RECORDS FOR PROCESSING »

==*==

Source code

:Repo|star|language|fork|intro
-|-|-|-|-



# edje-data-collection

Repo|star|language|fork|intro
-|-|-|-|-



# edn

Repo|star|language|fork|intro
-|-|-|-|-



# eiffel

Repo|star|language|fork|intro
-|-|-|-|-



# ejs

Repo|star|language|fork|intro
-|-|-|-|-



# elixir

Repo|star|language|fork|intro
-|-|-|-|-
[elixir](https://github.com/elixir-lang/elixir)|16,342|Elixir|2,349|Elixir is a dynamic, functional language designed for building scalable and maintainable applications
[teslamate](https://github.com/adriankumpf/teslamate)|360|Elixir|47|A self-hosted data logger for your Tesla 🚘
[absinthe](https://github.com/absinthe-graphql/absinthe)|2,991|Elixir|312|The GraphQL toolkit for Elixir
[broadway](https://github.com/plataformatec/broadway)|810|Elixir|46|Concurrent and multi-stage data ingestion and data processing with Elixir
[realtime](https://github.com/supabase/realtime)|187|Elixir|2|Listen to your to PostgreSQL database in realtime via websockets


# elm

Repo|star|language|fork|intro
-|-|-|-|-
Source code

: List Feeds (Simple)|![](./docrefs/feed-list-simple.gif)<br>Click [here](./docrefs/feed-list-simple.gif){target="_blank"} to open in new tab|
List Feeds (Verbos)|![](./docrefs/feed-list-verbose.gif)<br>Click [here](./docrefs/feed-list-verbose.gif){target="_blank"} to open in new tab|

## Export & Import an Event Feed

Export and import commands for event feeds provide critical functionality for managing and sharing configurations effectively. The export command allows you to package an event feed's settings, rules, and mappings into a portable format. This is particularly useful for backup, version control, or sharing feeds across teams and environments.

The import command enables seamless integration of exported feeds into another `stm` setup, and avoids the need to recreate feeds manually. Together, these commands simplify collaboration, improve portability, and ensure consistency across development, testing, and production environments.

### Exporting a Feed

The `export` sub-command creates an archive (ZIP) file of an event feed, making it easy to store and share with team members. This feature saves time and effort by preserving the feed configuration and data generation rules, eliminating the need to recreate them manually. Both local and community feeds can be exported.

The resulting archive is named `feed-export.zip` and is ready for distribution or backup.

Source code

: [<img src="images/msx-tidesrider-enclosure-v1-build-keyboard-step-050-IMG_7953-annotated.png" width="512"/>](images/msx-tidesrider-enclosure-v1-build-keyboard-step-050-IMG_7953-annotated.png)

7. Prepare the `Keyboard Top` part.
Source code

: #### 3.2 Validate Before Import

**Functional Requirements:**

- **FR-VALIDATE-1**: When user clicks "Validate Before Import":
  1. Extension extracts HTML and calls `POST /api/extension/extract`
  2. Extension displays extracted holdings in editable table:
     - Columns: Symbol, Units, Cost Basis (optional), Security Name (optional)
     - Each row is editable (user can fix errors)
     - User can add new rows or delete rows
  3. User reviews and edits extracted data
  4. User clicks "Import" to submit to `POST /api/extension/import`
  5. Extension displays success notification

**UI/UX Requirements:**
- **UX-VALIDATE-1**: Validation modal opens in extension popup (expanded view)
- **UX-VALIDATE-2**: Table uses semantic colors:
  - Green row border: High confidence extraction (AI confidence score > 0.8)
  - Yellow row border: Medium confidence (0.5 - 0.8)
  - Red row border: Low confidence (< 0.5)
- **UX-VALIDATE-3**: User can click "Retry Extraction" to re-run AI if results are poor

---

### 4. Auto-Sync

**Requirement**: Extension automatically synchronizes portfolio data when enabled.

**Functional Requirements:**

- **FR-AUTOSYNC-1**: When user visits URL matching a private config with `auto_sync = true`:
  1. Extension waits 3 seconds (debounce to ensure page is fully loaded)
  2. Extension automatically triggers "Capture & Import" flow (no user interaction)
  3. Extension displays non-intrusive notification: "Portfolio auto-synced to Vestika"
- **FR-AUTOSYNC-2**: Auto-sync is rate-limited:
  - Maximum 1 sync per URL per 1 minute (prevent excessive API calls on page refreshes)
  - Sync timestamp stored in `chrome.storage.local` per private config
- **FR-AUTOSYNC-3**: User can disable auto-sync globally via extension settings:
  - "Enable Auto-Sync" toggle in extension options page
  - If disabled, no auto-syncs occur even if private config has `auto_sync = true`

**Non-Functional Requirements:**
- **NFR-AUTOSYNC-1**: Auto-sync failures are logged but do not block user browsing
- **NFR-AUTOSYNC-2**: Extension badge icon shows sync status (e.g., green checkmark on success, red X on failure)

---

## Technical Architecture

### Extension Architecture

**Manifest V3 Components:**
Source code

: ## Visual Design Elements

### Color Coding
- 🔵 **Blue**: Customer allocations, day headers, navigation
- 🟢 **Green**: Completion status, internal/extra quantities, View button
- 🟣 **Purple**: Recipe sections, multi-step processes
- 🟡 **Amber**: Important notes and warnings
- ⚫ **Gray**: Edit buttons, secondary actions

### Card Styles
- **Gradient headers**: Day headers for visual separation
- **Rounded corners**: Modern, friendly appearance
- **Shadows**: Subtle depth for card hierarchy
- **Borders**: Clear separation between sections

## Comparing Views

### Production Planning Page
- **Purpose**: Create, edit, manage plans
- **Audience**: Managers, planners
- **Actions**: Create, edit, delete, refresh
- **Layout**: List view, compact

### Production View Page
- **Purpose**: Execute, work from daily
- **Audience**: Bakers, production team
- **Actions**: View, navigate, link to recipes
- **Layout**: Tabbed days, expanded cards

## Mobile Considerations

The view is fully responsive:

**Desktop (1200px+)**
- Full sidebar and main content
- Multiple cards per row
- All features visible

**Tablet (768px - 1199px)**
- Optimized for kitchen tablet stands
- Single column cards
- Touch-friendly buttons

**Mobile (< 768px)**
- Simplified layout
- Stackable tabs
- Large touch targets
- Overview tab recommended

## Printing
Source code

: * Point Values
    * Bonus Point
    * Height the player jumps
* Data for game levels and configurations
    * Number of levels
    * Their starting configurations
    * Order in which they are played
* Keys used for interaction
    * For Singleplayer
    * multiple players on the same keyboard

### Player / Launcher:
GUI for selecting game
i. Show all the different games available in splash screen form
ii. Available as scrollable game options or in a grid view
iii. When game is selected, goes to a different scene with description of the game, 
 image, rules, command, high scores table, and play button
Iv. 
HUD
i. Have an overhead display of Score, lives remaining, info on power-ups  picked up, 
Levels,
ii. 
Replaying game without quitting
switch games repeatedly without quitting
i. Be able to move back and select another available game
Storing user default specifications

==*==

TASK OBJECTIVE » Look through the entries above; find each line with the word "Audience" and copy it.

SOLVED EXERCISE »
- **Audience**: Managers, planners
- **Audience**: Bakers, production team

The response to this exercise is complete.